23 Mayıs 2015 Cumartesi

EL – MUN’İM


El-Mun’im, nimet veren, nimeti halk eden, nimetin hakiki sahibi, maliki anlamlarına gelir ki Mevlâ’nın sıfat-ı uzmâsı ve ism-i ilâhîsidir.


Diyebiliriz ki, nimet maddî ve manevî olmak üzere iki ana kaynağa ayrılır. Nimet-i ilâhî ki cümle mahlûkatı üzerinde tecelli etmiş olup zerreden sistemlere kadar Yüce Mevlâ’nın nimet-i uzmasını görmemek bir cinnettir, bu ancak mecnunluk olabilir. Kur’an’ın ifadesi ile görür olduğu halde kör, duyar olduğu halde sağır, aklı olduğu halde bir mecnunluk ifadesidir. Evet, maddî manevî bunca nimetin hakiki sahibini, mün’imi hakikiyi bilmemek olsa olsa Kur’an’ın ifadesiyle “summun-bükmün-umyün” güruhudurlar. Başka bir ayette ise onlar behaim (hayvanlar) gibidirler, belki ondan da beter denilerek bu durumdaki insanların hayvanlar gibi hatta daha da aşağı, seviyesiz, değersiz varlıklar olduklarına dikkat çekilir.

O Yüce Rahman-ı Rahîm ki, o Rezzak-ı Kerîm ki yarattığı cümle mahlûkatın içerisinde insana apayrı bir yer, değer vermiştir.

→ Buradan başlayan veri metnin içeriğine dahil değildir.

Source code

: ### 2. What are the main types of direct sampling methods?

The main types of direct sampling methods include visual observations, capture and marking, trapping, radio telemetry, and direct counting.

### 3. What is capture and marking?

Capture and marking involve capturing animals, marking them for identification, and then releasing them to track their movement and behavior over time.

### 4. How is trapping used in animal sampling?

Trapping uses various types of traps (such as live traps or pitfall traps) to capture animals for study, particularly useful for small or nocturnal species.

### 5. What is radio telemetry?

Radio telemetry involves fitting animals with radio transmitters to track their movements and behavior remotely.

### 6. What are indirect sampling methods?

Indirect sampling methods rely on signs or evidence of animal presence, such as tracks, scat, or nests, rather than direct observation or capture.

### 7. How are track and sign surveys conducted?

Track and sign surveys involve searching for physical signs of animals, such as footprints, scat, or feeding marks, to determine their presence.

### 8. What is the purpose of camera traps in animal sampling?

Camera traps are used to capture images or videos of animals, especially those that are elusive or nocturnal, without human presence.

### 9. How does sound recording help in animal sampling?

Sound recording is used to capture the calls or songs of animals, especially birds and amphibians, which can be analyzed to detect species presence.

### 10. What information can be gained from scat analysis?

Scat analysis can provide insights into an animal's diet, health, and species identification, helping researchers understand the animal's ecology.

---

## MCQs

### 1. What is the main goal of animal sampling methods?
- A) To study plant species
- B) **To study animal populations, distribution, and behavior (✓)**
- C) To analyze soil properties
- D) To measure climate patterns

Cenab-ı Hak, kâinatı bizim için, bizi de O’na kulluk edelim diye yarattığını buyurur ki hem insana verilen değeri bildiren, hem de insanın mesuliyetini açıklayan ne muazzam bir mesajdır.

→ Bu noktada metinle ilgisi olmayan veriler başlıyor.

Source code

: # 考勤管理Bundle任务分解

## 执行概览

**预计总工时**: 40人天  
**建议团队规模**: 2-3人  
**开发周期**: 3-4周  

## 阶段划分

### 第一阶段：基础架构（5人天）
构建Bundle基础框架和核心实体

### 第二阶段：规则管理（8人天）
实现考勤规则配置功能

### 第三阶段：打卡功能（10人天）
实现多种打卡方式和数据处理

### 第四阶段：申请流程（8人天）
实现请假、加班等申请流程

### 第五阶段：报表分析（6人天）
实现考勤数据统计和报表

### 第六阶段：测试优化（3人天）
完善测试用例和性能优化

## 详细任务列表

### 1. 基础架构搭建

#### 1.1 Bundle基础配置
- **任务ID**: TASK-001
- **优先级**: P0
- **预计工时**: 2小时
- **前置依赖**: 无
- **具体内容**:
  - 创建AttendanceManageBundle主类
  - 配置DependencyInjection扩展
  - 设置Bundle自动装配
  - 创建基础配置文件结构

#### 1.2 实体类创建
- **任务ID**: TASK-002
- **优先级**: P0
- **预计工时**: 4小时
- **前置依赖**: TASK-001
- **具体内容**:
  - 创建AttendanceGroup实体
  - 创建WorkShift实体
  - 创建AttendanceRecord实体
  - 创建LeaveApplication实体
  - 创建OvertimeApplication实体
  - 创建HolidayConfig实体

Nimet-i ilâhî asla sayılara hesaplara gelmez. İnsan sadece şahsına verilmiş olan nimetleri birazcık düşünecek olsa bunca nimetlerin şükrünü eda edemeyeceğinin şuuruna erer. Şöyle bir nebzecik kendimize nazar ettiğimizde nasıl bir nimet-i uzma bahşedilmiş olduğunu görürüz. Göz, kulak, el, ayak, dil, dudak, beynimiz, sinir sistemimiz, aklımız, iç organlarımız, dolaşım sistemimiz yani damarlarımız, etimiz, derimiz vs. maddesi ve manası ile muazzam bir şaheser. Düşünülürse, değil göz, kulak, kirpiği, kaşı dökülse yerine koyacak bir kuvvet bulamaz insan. Öyle bir nimet ki birbiriyle uyum içinde, yerli yerince. Gözü yaratan Yüce Allah, onun görebilmesi için ışığı yaratmış, kulağın yararlı olması için sesi halk etmiş ve bunlar vasıtası ile dünya ve ukbasına ait meseleleri kavrayabilmesi için aklı yaratmış, meramını anlatabilmesi için dil, dudak ve ses telleri denilen cihazlara konuşabilme istidadı vermiş. Sesi yaratmış, gözü, kulağı, aklı, dimağı yaratmış. Her bir nimetin içerisinde binlerce nimet derc etmiş, nimet içinde nimet, lütuf içinde lütuflarla serfiraz eylemiştir. Yeter ki kul, kadr-i kıymetini bilsin. Bu peşinen verilen nimetlerle ebedi nimetleri kazanacak ticaret yapsın.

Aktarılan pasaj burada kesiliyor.